Content starts

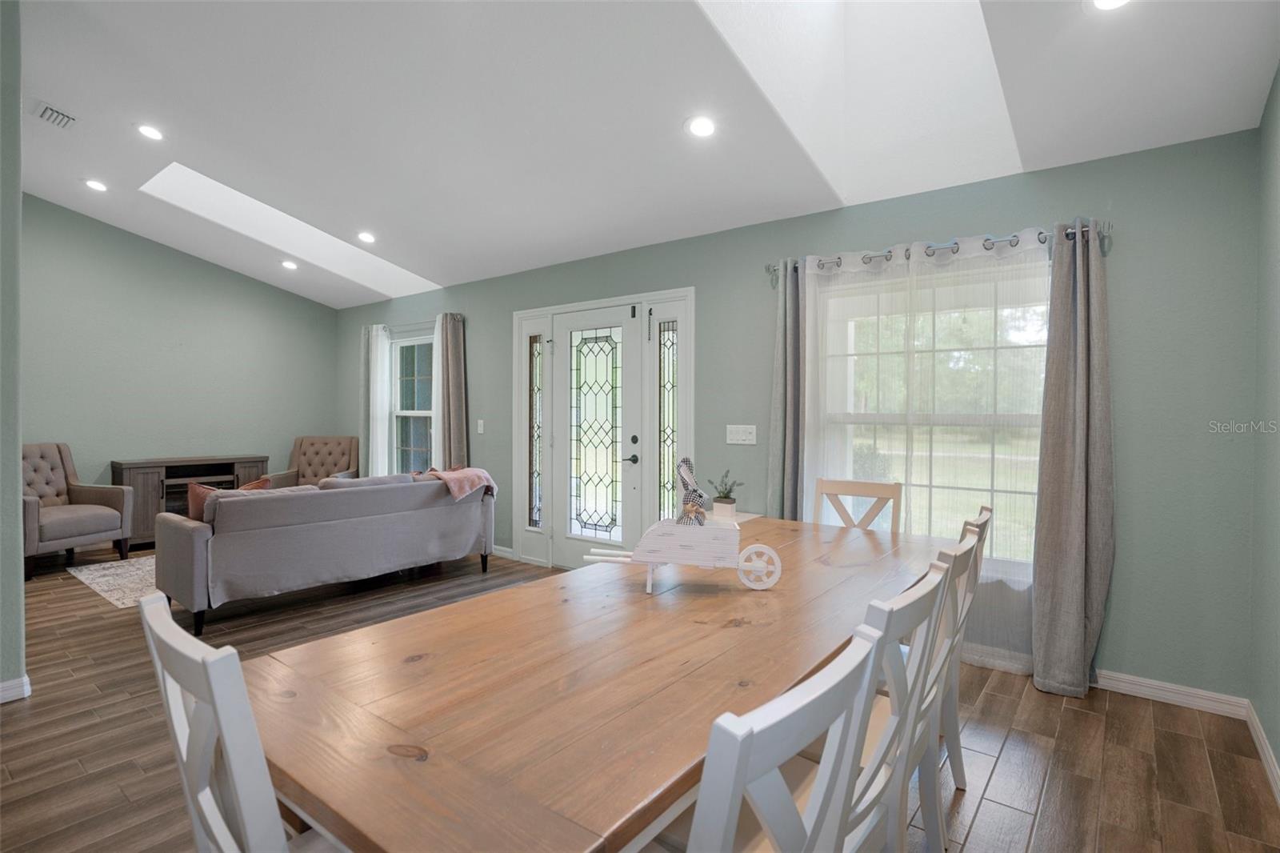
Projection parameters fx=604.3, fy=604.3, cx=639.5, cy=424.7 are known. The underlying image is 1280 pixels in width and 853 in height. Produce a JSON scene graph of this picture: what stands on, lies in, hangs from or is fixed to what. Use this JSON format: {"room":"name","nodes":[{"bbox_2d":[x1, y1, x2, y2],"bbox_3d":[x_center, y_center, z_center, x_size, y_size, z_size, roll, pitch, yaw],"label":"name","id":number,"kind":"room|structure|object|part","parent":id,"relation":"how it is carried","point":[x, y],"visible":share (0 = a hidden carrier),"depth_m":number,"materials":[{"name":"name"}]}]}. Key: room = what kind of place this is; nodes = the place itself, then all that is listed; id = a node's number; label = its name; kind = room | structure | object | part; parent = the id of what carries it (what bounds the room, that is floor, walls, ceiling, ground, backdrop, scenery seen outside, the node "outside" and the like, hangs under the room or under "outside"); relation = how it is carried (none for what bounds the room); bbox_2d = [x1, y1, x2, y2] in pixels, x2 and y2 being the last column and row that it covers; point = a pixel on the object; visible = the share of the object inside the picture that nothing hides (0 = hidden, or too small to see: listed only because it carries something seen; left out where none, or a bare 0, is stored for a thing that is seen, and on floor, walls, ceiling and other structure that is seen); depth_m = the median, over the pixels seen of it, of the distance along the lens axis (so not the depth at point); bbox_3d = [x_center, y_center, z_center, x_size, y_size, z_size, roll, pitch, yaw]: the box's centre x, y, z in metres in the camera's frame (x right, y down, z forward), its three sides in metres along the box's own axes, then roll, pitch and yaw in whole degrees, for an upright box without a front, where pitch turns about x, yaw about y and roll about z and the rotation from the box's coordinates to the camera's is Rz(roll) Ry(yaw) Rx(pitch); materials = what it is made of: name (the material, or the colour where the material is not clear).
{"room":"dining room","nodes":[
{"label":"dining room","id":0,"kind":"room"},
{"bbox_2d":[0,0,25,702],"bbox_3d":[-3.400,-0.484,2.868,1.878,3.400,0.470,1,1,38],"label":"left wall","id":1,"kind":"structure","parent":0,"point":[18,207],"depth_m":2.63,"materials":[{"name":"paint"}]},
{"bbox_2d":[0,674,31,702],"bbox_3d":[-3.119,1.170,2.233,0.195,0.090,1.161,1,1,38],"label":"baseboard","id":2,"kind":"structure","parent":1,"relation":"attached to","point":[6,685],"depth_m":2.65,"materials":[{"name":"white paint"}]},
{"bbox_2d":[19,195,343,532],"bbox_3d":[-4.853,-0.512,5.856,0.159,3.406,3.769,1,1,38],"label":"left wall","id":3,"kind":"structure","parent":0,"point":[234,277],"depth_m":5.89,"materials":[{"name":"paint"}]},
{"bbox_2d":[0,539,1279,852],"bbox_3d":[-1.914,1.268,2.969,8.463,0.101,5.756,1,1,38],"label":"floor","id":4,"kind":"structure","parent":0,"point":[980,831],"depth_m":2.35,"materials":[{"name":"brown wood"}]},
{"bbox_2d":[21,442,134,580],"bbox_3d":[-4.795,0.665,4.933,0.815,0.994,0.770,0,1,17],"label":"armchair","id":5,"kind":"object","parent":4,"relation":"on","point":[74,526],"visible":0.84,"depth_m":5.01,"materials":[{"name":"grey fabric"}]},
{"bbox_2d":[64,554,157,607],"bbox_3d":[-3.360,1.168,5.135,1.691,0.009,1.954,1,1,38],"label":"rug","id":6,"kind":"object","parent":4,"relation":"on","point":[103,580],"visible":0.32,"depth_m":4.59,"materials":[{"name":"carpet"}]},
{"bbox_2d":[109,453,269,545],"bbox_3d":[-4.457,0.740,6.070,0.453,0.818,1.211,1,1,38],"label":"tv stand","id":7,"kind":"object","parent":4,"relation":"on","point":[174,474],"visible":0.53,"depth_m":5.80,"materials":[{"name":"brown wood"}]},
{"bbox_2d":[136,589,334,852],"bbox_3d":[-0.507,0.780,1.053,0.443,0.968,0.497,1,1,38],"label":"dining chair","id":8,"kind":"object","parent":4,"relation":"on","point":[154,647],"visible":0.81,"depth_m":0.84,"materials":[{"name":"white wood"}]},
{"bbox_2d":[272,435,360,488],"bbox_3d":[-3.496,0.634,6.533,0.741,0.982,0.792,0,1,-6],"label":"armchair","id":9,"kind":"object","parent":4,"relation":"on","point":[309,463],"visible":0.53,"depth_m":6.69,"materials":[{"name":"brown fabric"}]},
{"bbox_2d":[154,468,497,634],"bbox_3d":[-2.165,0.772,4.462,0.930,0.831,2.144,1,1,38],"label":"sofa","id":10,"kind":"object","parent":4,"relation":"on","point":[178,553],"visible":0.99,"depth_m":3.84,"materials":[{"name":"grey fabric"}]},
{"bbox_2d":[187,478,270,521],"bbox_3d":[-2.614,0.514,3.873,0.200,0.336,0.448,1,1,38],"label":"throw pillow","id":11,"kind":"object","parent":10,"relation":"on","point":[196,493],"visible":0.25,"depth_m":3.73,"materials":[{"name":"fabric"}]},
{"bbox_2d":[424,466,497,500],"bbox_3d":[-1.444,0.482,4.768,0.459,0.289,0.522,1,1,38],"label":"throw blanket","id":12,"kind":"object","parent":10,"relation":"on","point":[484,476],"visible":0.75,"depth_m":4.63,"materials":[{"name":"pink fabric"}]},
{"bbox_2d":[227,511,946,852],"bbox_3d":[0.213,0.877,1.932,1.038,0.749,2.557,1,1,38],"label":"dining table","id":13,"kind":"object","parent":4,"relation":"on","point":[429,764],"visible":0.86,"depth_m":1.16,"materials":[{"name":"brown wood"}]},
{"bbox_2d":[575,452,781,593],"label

Content ends
Content starts

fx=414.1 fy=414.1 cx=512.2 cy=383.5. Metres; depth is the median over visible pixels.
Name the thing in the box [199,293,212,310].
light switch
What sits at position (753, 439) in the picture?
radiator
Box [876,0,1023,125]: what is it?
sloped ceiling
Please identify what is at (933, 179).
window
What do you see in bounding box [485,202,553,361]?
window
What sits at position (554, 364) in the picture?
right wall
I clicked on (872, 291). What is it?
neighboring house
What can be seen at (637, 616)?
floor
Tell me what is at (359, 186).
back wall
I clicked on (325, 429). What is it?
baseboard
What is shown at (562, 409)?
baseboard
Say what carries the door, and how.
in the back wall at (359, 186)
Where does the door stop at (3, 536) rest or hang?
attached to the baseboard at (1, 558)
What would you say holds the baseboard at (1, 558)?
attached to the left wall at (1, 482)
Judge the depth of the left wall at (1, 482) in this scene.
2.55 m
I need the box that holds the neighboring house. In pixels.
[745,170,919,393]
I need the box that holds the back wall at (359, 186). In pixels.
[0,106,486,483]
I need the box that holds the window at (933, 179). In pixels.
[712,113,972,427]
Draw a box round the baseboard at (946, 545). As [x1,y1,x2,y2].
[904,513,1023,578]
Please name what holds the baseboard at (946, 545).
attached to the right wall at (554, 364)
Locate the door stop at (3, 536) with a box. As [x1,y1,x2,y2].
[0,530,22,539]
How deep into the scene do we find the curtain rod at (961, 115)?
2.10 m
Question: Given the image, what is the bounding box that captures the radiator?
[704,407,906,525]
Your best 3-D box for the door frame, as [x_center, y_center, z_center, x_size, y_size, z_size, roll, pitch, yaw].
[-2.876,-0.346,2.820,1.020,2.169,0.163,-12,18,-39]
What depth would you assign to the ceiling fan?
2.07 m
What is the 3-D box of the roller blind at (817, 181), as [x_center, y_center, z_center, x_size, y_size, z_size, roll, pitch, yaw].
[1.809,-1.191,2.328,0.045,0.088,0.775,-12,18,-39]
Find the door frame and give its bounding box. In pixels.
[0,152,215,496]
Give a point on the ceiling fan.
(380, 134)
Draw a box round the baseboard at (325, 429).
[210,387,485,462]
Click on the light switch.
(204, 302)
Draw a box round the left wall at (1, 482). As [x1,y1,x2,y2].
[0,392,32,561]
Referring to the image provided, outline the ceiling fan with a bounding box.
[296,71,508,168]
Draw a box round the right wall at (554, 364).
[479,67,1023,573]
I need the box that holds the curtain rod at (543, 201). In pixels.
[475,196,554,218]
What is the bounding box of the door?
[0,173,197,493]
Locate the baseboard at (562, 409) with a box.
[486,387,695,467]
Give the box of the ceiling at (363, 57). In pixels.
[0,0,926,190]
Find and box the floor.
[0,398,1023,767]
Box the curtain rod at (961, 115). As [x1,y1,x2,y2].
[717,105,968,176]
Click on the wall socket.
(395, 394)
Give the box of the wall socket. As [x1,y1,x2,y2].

Content ends

**Exercise**:
Reproduce only the lines above, starting at the line with "Draw a box round the left" and ending at the line with "Give the box of the wall", exactly as written.

**Your solution**:
Draw a box round the left wall at (1, 482). As [x1,y1,x2,y2].
[0,392,32,561]
Referring to the image provided, outline the ceiling fan with a bounding box.
[296,71,508,168]
Draw a box round the right wall at (554, 364).
[479,67,1023,573]
I need the box that holds the curtain rod at (543, 201). In pixels.
[475,196,554,218]
What is the bounding box of the door?
[0,173,197,493]
Locate the baseboard at (562, 409) with a box.
[486,387,695,467]
Give the box of the ceiling at (363, 57). In pixels.
[0,0,926,190]
Find and box the floor.
[0,398,1023,767]
Box the curtain rod at (961, 115). As [x1,y1,x2,y2].
[717,105,968,176]
Click on the wall socket.
(395, 394)
Give the box of the wall socket. As [x1,y1,x2,y2].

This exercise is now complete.